Thanks Moanzy and Finally-Free for responses!
Let me tell you why I ask.
My husband and I are both JW's. He was born in and I started studying when I was 14. It took me like 7 or more years to finally get baptized. I had my doubts about the "truth" but I figured since my hubbie had gotten baptized that I should follow suit. Don't get me wrong I really did have spurts well I believed it was the truth but it would last.
I am trying to do a subtle fade but my hubbie is so suspicious of me. Every time I try to stay home from a meeting or from field service he gets really upset. It ends up in an argument of the "truth" is the "truth” and if I (IW) can't see that then there must be something wrong with me!"

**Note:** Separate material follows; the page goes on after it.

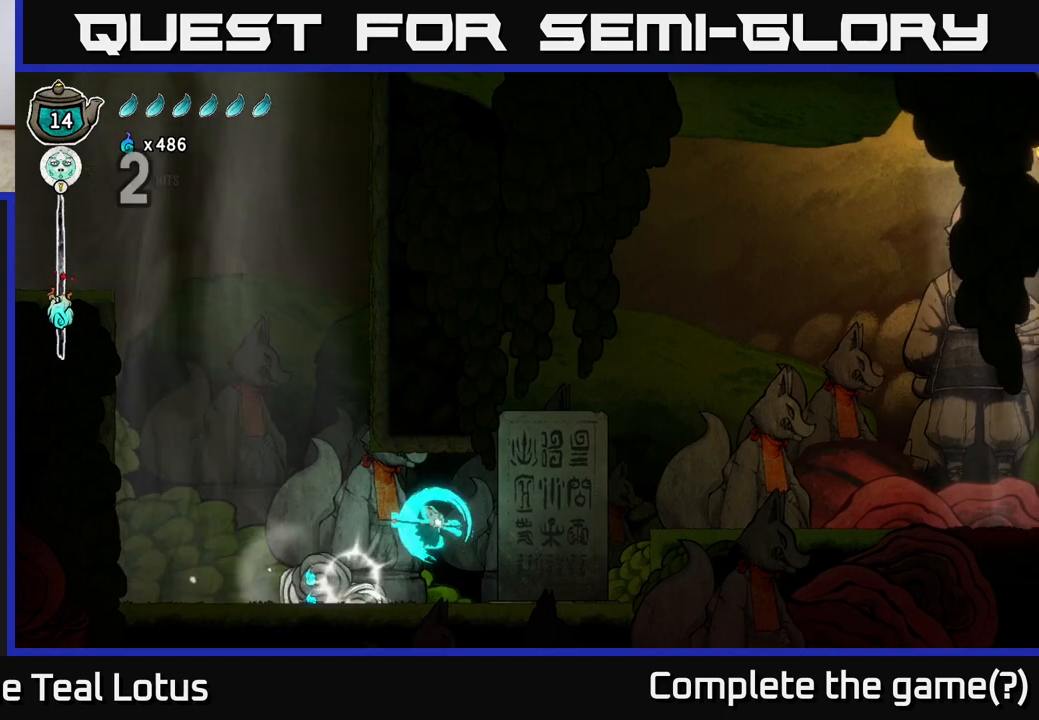
{"buttons": [], "left_stick": "left", "right_stick": "center", "events": [[150, "left_stick", "left"], [300, "left_stick", "center"], [333, "X", "down"], [417, "X", "up"], [467, "left_stick", "left"]]}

I don't want to argue about whether the religion is right or wrong. I just want to stay home! I just want to fade away!
So today I thought to myself "how would the wife of with an unbelieving mate react?" "If I reacted to my husbands "persecution" of me not going to the meetings (and out in service) like a "good Christian wife" would react to her unbelieving mates "persecution" for going to meetings. Then maybe my hubbie wouldn't have anything to hold against me."
Am I being totally ridiculous? I want an honest answer, PLEASE!!
I really just want a non-defensive way of dealing with this. I don't know how to do that! When he lets into me I instantly want to tell him how the "truth" is a big joke and that I don't want to be apart of the Watchtowers mind control! If I react that way however it only makes things worse! He then accuses me of not being "spiritual" and that I am acting "worldly". I don't want to give him any reason to think that way. Is that even possible for me to do?
I hope this makes sense. Thanks for listening.